The celebrity chef has failed to pay substantial debts at Sydney's North Bondi Italian, which was placed on the market last month, while he also owes significant outstanding rent to Sydney Roosters chairman Nick Politis, who was landlord at his former restaurant, Neild Avenue in Rushcutters Bay.

The first hint of a financial meltdown came when Mr Marchetti's Crown Casino eatery, Giuseppe, Arnaldo & Sons suddenly closed its doors last month with a hand-painted sign bidding ''Ciao''. But the scale of the financial wreckage was revealed at a creditors' meeting on Friday, where more than 50 suppliers and 30 staff discovered they were unlikely to recoup their losses.
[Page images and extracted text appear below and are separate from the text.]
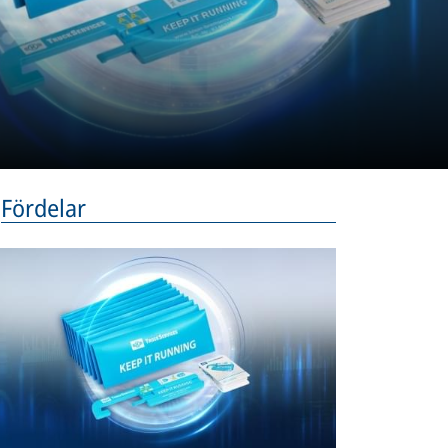
Fördelar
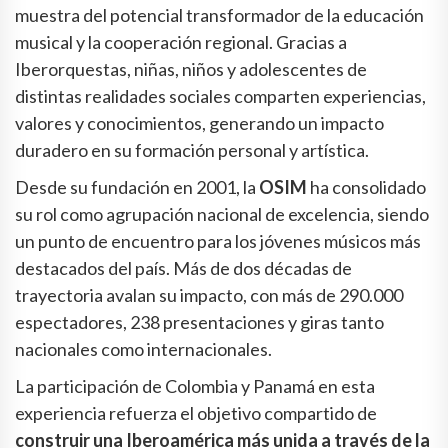
muestra del potencial transformador de la educación
musical y la cooperación regional. Gracias a
Iberorquestas, niñas, niños y adolescentes de
distintas realidades sociales comparten experiencias,
valores y conocimientos, generando un impacto
duradero en su formación personal y artística.
Desde su fundación en 2001, la
OSIM
ha consolidado
su rol como agrupación nacional de excelencia, siendo
un punto de encuentro para los jóvenes músicos más
destacados del país. Más de dos décadas de
trayectoria avalan su impacto, con más de 290.000
espectadores, 238 presentaciones y giras tanto
nacionales como internacionales.
La participación de Colombia y Panamá en esta
experiencia refuerza el objetivo compartido de
construir una Iberoamérica más unida a través de la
According to documents lodged with the Australian Securities and Investments Commission, Mr Marchetti's company, Cucina Casalinga Italiana Pty Ltd, owes Crown more than $217,000, while the Australian Taxation Office is owed $263,330 in unpaid tax. The business had just $27,500 in the bank and stock valued at $30,000 when liquidators were appointed. Mr Marchetti added to his creditors' anger by failing to attend the meeting on Friday.

One supplier, Ocean Made Seafood, has already filed a lawsuit in the Victorian County Court to recover debts that include $68,231 from North Bondi Italian and $32,231 from Neild Avenue. The documents allege Mr Marchetti and business partner, Kimmie Shaw, stopped paying bills in March, despite continuing to order up to $2700 worth of seafood a day.

Mr Politis confirmed there was an ''amount of money outstanding'' from the Rushcutters Bay premises formerly leased by Mr Marchetti's restaurant, which he offloaded in July.

''At this stage, they haven't breached any agreement because an arrangement was put in place for the outstanding money to be paid over the next three or four months.

''I was unaware of any creditors' meetings and shortfalls. … Sounds like there's a storm coming,'' Mr Politis said.

Mr Marchetti did not return calls from Fairfax Media.